Pocesta is not alone in being the target of abuses and threats, as the recent experiences of others – including gays and lesbians, talk-show hosts, and Karadzic of the Human Rights Ministry – show. Goran Miletic, a human rights lawyer for the Civil Rights Defenders organization, says the real boom in hard-line nationalist views and hate speech directed against national or other minorities coincided with the rapid growth in Internet use. “The Internet is a good place to find literally anything one could want and, what is even more important, meet like-minded people with whom one can easily exchange ideas, at the same time feeling secure and reaffirming that your attitude is the right one,” Miletic said. “It is there that one makes that unhappy step from reading literature to preparing for ‘action’ against those considered unacceptable for a so-called ‘healthy Serbian society.’ “ Like Pocesta, Miletic believes that declared democrats and liberals can also hold dangerous beliefs, although less openly than people given to extreme or even moderate nationalism. A good example, he said, is the notorious statement by Belgrade Mayor Dragan Djilas, a member of President Boris Tadic’s Democratic Party, against a planned gay-rights march in the city: “Why should the gays march downtown, when they can love each other between four walls?” “That symbolizes a complete negation of human rights for a part of the society,” Miletic said. “The same goes for the idea that the Roma population should be fenced off with wire, or statements that they should go back to where they came from, which irresistibly recall the events of World War II.” The first step in taking hate speech from words to deeds is usually a threat made on a social network or online forum, Miletic said. “Then, in the absence of an official reaction, and when they realize the judicial system is indifferent to punishing threats and hate speech, these people are emboldened to repeat their conduct, this time in real life. Unfortunately, due to poor work by prosecutors and police, we are unable to see how closely these ‘real life’ attacks against minority groups, journalists, and human rights defenders are related to such activities on the Internet. In my opinion, this connection is much bigger than is assumed.”
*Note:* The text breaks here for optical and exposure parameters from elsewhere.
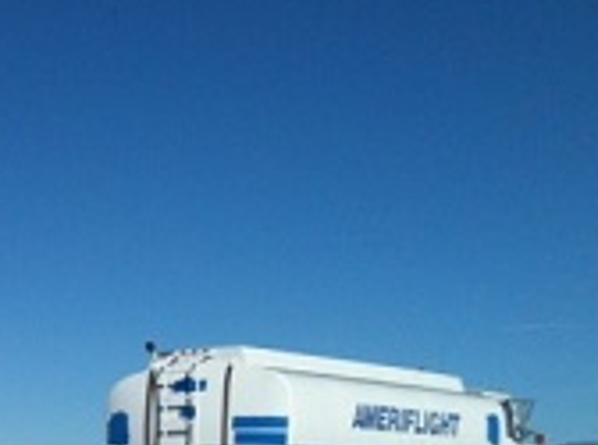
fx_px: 1447
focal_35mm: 84
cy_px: 454
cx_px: -57
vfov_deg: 17.1
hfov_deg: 22.1
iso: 64
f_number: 2.8
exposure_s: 1/2519
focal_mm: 3.85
Serbian society may be unprepared for the unfettered competition of ideas the Internet offers, says Miljenko Dereta, executive director of Civic Initiatives, one of the biggest NGOs in Serbia. “Deciding which views you are going to represent is a matter of a personal choice, but what we have to worry about more is that today’s ‘ideology offer’ is poor, uninspiring, and politically ineffective, and that there is a huge, wide open space for ideas and ideologies rooted in fascism,” Dereta said. “The only reason such ideas thrive in the virtual world, if at all, is a belief that such a space provides anonymity,” Dereta said. Online anonymity offers “a tantalizing ease of showing yourself to be courageous in advocating ideas from the extreme right. On the other hand, I’ve never found myself on such a web page except when I searched for it, which again proves that it is a matter of one’s personal choice.” He too argues that covert support from political elites, lack of judicial action, as well as the attitude of the Serbian Orthodox Church help to prop up extreme groups. Yet, so far, he believes that their online presence is restricted to relatively small circles of like-minded people, significantly limiting such groups’ influence. Pocesta says he is unfazed by the threats against him and will continue his activism and the writing career he began at the age of 9. In addition to political commentary and miscellany such as a message of condolence to the U.S. Senate after the death of veteran Senator Robert Byrd last month, his blog contains several poems in English touching on subjects from the earthquake in Haiti to his sadness over Yulia Tymoshenko’s loss in Ukraine’s presidential election. Hall of Presidents, his book of biographical sketches of American presidents, appeared last winter with financial support from his family. He says he’s now planning a book about “all forms of fascism, chauvinism, and discrimination.” Asked for more details of his early career, Pocesta instead urges the interviewer to wait, saying, “My memoirs will be published this autumn. There you will see everything about how I began as an activist.”